The grant is from the Robert David Lion Gardiner Foundation based in Hampton Bays.

“From Huntington to the Hamptons, from Fire Island to Gardiners Island, the history of Long Island is rich and varied,” said Kimberly R. Cline, president of Long Island University. “By working to preserve Robert Moses’s archival heritage, we’re bringing another part of that history to life.”

Moses shaped Long Island through engineering parks and highways, beginning in the 1920s. Early in his career, as Long Island State Park Commissioner, he created Jones Beach State Park.

“The Power Broker,” a Pulitzer-winning biography about Moses written by Robert A. Caro, depicts how Moses shaped large swaths of New York, not always with pure intent.

In a 2016 interview with Gothamist, Caro said Moses was “the most racist human being I had ever really encountered.”

His book describes how Caro engineered bridges over the Southern State Parkway to be too low for buses to drive under, an attempt to restrict New York City African-Americans and Puerto Ricans from accessing Jones Beach.

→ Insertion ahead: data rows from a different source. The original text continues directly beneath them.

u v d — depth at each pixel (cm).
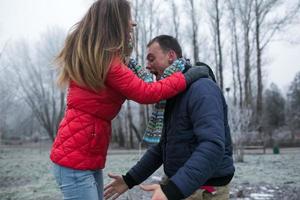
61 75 260
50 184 1020
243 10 4009
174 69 272
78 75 247
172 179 230
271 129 4334
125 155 2394
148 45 291
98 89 246
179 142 263
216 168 242
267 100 4956
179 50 289
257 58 3991
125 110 4044
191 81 260
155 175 1114
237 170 1346
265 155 2322
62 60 258
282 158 2005
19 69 4147
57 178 253
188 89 260
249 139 2750
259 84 3956
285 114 4925
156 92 248
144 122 3853
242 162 1736
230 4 4022
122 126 4262
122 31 252
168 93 253
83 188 247
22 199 816
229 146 274
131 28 261
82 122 248
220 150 238
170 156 268
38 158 2133
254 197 812
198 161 232
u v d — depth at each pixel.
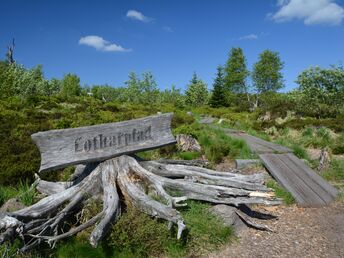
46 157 5.03
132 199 5.17
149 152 9.15
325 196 7.39
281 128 17.73
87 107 22.75
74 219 5.12
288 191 7.49
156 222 4.81
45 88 37.47
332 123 17.23
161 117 6.29
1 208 5.43
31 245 4.23
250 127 18.66
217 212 5.45
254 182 6.21
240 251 4.87
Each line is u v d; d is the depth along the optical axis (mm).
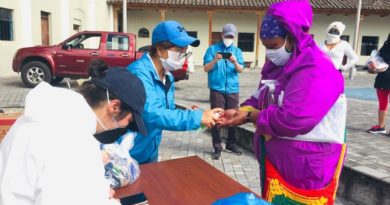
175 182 2088
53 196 1030
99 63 1666
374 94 11375
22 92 9781
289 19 1937
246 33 24547
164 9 22297
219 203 1450
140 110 1605
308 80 1853
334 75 1887
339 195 3877
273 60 2146
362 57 25312
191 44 2367
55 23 16141
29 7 13711
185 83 13852
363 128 6301
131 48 11086
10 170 1087
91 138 1182
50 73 10898
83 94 1532
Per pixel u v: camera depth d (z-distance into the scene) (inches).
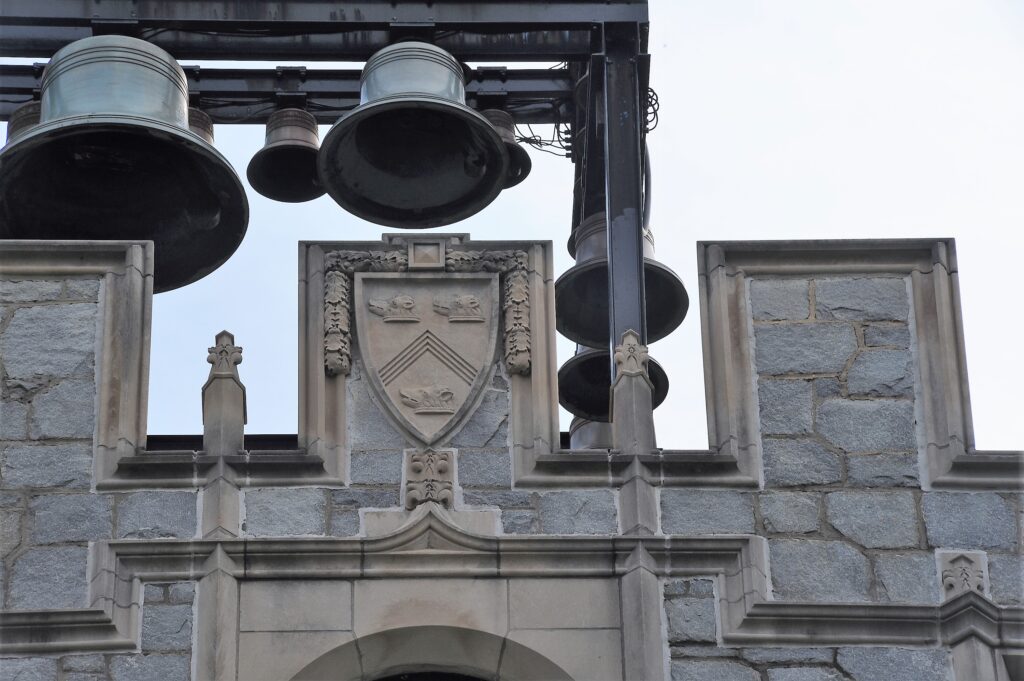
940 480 741.3
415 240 774.5
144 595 709.3
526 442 740.0
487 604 712.4
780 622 713.6
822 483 741.3
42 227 840.3
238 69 913.5
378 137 845.2
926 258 781.9
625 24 857.5
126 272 770.2
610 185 836.0
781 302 775.7
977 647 711.1
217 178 832.9
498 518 727.7
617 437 748.6
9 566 714.8
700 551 722.8
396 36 855.1
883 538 731.4
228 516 723.4
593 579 717.9
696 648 709.3
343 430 741.3
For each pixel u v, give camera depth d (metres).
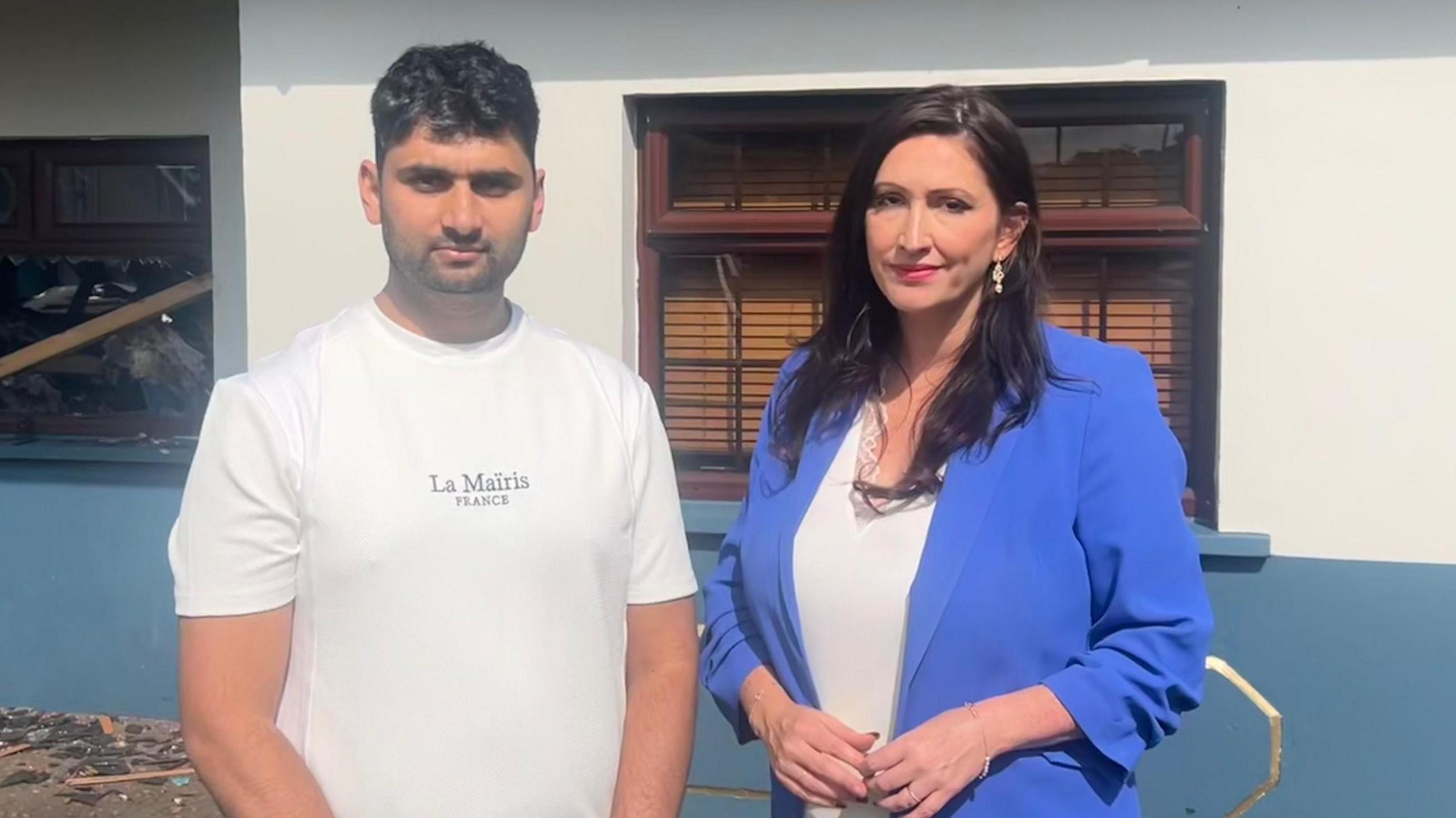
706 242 3.43
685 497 3.48
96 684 4.28
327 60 3.48
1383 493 2.98
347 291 3.51
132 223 4.54
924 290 1.74
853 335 1.92
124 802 3.68
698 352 3.49
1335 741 3.03
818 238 3.37
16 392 4.59
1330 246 2.98
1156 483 1.66
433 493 1.48
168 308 4.42
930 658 1.66
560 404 1.60
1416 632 2.98
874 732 1.73
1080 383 1.71
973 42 3.14
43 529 4.25
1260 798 3.06
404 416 1.51
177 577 1.49
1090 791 1.65
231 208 4.39
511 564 1.49
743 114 3.38
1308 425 3.00
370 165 1.61
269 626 1.47
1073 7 3.08
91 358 4.55
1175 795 3.11
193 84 4.39
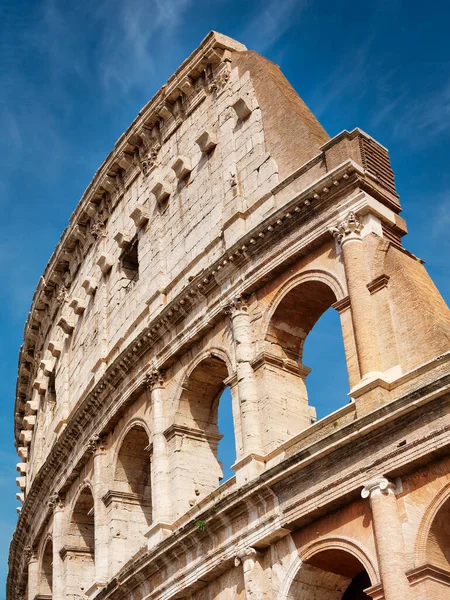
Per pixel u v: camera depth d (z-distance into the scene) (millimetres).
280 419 44094
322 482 38750
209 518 43031
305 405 45375
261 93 53469
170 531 47531
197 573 43500
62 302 73250
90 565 60188
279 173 49562
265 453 43375
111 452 56250
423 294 40219
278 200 48531
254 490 40938
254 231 47219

“The influence of Robert Moses on New York State is unparalleled,” executive director of the Robert David Lion Gardiner Foundation executive director Kathryn Curran said in a statement. “Access to his archives will offer researchers new insight not only to the man, but to the social, political, economic and cultural influences surrounding his massive projects. We at the Robert David Lion Gardiner Foundation are carrying on the vision begun by Robert David Lion Gardiner in supporting organizations making a significant contribution to understanding our communities and their history and legacy.”

The foundation previously supported “Digitizing Local History Sources,” a six-year project in the works in which Long Island University is digitizing materials from Long Island historical societies.

The university’s Palmer School of Library & Information Science is taking on both projects.

Gregory S. Hunter is directing them. He previously helped create electronic archives for Washington, D.C.’s National Archives and Records Administration.